Stuart Bruce C, Doshi Jalpa A, Terza Joseph V
Peter Lamy Center on Drug Therapy and Aging, University of Maryland Baltimore, 220 Arch Street, Room 01-212, Baltimore, MD 21201, USA.
Health Serv Res. 2009 Feb;44(1):128-44. doi: 10.1111/j.1475-6773.2008.00897.x. Epub 2008 Sep 8.
To assess whether outpatient prescription drug utilization produces offsets in the cost of hospitalization for Medicare beneficiaries.
DATA SOURCES/STUDY SETTING: The study analyzed a sample (N=3,101) of community-dwelling fee-for-service U.S. Medicare beneficiaries drawn from the 1999 and 2000 Medicare Current Beneficiary Surveys.

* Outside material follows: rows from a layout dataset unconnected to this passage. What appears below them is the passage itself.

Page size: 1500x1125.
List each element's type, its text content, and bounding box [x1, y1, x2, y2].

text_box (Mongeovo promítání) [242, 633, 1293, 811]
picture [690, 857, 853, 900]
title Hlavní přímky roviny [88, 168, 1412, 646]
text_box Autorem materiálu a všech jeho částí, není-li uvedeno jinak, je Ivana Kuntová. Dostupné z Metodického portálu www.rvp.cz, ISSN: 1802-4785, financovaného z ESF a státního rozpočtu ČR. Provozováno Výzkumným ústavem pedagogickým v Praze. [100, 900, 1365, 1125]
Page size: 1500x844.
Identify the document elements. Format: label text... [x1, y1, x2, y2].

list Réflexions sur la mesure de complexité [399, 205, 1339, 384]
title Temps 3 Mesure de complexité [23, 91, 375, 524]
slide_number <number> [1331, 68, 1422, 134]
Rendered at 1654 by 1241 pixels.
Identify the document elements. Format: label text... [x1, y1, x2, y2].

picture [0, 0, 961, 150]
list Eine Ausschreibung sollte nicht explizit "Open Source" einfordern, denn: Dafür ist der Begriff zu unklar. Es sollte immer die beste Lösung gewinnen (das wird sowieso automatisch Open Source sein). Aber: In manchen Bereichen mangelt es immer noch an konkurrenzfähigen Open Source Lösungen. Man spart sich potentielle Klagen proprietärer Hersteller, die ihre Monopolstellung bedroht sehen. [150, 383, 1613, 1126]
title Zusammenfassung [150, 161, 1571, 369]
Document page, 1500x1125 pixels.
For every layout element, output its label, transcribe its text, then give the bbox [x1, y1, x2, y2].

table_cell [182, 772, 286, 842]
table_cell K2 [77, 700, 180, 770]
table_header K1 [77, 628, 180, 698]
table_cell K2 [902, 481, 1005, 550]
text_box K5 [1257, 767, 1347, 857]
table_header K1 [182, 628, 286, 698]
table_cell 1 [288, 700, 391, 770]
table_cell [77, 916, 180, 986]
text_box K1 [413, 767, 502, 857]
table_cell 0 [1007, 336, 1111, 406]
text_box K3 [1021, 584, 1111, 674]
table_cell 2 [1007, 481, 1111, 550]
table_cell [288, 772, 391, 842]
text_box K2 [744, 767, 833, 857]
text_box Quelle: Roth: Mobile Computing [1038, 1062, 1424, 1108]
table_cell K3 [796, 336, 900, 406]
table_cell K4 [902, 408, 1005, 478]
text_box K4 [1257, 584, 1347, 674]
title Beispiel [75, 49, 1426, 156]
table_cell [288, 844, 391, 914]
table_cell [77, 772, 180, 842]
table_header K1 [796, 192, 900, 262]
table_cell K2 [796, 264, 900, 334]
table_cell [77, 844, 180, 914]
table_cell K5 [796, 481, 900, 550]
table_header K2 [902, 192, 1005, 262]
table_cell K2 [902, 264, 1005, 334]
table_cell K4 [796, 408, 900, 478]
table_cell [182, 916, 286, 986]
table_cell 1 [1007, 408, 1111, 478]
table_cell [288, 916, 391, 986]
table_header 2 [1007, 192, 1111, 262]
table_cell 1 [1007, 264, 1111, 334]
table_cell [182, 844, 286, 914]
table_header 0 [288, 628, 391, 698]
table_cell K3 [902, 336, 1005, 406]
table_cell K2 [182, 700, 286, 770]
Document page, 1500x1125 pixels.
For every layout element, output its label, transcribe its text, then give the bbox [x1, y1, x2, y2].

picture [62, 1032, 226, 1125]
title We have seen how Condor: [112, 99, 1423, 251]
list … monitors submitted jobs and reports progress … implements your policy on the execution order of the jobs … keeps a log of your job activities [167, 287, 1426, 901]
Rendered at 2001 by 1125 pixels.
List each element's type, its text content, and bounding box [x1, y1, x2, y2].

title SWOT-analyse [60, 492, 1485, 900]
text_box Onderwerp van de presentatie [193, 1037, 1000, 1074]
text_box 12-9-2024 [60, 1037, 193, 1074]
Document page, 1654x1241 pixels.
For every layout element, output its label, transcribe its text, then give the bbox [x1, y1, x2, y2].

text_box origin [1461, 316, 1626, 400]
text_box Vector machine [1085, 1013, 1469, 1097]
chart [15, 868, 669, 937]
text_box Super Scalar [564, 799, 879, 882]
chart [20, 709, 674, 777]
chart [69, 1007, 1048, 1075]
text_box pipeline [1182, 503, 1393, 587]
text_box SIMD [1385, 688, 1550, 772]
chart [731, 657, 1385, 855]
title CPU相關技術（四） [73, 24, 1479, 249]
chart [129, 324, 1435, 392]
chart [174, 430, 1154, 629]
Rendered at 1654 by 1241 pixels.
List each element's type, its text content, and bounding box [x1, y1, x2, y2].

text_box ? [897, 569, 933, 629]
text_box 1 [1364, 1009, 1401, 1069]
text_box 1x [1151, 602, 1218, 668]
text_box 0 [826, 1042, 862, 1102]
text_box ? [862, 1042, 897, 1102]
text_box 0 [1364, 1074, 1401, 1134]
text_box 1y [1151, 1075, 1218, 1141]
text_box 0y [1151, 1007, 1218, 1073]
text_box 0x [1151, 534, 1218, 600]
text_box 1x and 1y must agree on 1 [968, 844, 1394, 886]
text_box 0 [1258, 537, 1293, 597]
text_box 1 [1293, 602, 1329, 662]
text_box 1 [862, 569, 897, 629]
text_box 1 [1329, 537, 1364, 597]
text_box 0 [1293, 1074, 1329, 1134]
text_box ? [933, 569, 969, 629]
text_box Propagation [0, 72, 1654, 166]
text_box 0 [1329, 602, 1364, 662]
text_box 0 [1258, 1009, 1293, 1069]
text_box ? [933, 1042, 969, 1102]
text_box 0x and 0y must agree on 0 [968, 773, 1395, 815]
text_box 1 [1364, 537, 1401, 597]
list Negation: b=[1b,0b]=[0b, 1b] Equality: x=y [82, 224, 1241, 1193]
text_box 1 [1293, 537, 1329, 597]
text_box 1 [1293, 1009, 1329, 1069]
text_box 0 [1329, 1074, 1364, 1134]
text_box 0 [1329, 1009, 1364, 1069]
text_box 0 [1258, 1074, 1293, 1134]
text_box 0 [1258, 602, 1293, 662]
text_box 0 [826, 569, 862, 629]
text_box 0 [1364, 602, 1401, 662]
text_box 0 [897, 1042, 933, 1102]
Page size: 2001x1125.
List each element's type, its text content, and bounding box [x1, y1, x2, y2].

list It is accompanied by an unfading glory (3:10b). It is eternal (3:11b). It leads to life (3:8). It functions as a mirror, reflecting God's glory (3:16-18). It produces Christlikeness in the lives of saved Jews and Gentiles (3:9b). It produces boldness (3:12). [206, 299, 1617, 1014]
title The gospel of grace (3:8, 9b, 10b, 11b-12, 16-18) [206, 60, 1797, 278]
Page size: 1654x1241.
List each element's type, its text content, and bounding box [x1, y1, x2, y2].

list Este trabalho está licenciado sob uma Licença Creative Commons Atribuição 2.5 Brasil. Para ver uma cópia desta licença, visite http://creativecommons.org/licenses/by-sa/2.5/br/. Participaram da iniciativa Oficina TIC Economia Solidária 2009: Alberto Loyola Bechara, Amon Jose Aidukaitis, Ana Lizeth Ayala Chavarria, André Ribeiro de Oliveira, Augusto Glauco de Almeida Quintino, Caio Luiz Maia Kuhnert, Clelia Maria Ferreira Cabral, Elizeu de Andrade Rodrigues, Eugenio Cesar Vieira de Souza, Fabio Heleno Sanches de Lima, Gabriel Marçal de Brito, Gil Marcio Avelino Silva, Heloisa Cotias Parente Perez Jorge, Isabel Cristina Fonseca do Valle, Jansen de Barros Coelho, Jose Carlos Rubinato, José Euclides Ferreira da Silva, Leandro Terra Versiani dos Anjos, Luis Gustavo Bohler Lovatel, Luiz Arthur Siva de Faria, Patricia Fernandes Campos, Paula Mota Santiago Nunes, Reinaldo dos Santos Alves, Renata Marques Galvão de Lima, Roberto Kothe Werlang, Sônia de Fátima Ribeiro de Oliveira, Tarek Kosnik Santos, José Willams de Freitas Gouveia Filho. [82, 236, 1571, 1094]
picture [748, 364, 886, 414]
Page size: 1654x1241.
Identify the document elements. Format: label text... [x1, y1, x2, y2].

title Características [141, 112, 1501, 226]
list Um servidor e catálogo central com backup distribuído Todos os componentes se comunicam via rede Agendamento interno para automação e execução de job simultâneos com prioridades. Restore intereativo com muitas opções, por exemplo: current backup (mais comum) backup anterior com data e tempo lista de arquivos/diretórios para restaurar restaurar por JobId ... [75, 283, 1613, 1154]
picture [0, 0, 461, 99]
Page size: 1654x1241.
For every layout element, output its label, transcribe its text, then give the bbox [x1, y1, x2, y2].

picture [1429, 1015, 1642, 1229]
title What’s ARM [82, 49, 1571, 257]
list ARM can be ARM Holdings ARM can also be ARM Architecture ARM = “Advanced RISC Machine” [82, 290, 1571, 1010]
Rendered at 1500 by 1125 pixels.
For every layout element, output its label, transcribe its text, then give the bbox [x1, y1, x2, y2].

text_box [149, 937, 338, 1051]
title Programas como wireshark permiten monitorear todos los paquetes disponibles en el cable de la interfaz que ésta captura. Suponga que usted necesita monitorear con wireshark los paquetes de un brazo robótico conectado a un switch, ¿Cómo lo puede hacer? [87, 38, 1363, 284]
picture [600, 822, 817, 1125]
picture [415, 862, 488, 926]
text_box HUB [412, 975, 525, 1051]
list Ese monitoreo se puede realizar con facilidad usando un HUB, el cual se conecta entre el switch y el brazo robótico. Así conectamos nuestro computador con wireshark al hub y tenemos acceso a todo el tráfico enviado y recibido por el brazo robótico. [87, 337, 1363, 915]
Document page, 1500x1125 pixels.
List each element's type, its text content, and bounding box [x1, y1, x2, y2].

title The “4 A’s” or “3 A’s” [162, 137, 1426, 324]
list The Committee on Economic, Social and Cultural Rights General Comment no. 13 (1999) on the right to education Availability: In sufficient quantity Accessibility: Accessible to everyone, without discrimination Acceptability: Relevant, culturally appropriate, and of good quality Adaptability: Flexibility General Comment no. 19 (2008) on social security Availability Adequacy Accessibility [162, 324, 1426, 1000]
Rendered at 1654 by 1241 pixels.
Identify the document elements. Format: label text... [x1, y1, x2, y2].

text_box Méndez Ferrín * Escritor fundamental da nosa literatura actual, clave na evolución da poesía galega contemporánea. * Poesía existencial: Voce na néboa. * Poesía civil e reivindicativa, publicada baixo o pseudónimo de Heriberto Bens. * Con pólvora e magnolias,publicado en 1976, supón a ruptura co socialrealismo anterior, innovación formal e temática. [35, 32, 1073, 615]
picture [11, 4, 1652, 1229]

Using a two-part model specification, we regressed any hospital admission (part 1: probit) and hospital spending by those with one or more admissions (part 2: nonlinear least squares regression) on drug use in a standard model with strong covariate controls and a residual inclusion instrumental variable (IV) model using an exogenous measure of drug coverage as the instrument.
The covariate control model predicted that each additional prescription drug used (mean=30) raised hospital spending by $16 (p<.001). The residual inclusion IV model prediction was that each additional prescription fill reduced hospital spending by $104 (p<.001).
The findings indicate that drug use is associated with cost offsets in hospitalization among Medicare beneficiaries, once omitted variable bias is corrected using an IV technique appropriate for nonlinear applications.
评估门诊处方药的使用是否会抵消医疗保险受益人的住院费用。
数据来源/研究背景:该研究分析了从1999年和2000年医疗保险当前受益人调查中抽取的一个样本(N = 3101),样本为居住在社区的按服务收费的美国医疗保险受益人。
我们采用两部分模型设定,在一个具有强协变量控制的标准模型中,对任何住院情况(第1部分:概率单位模型)以及有一次或多次住院的人的住院支出(第2部分:非线性最小二乘回归)与药物使用情况进行回归分析,并使用一个残差纳入工具变量(IV)模型,该模型使用药物覆盖范围的外生测量作为工具。
协变量控制模型预测,每多使用一种处方药(平均 = 30种)会使住院支出增加16美元(p <.001)。残差纳入IV模型预测,每次额外的处方配药会使住院支出减少104美元(p <.001)。
研究结果表明,一旦使用适用于非线性应用的IV技术校正遗漏变量偏差,药物使用与医疗保险受益人住院费用的抵消相关。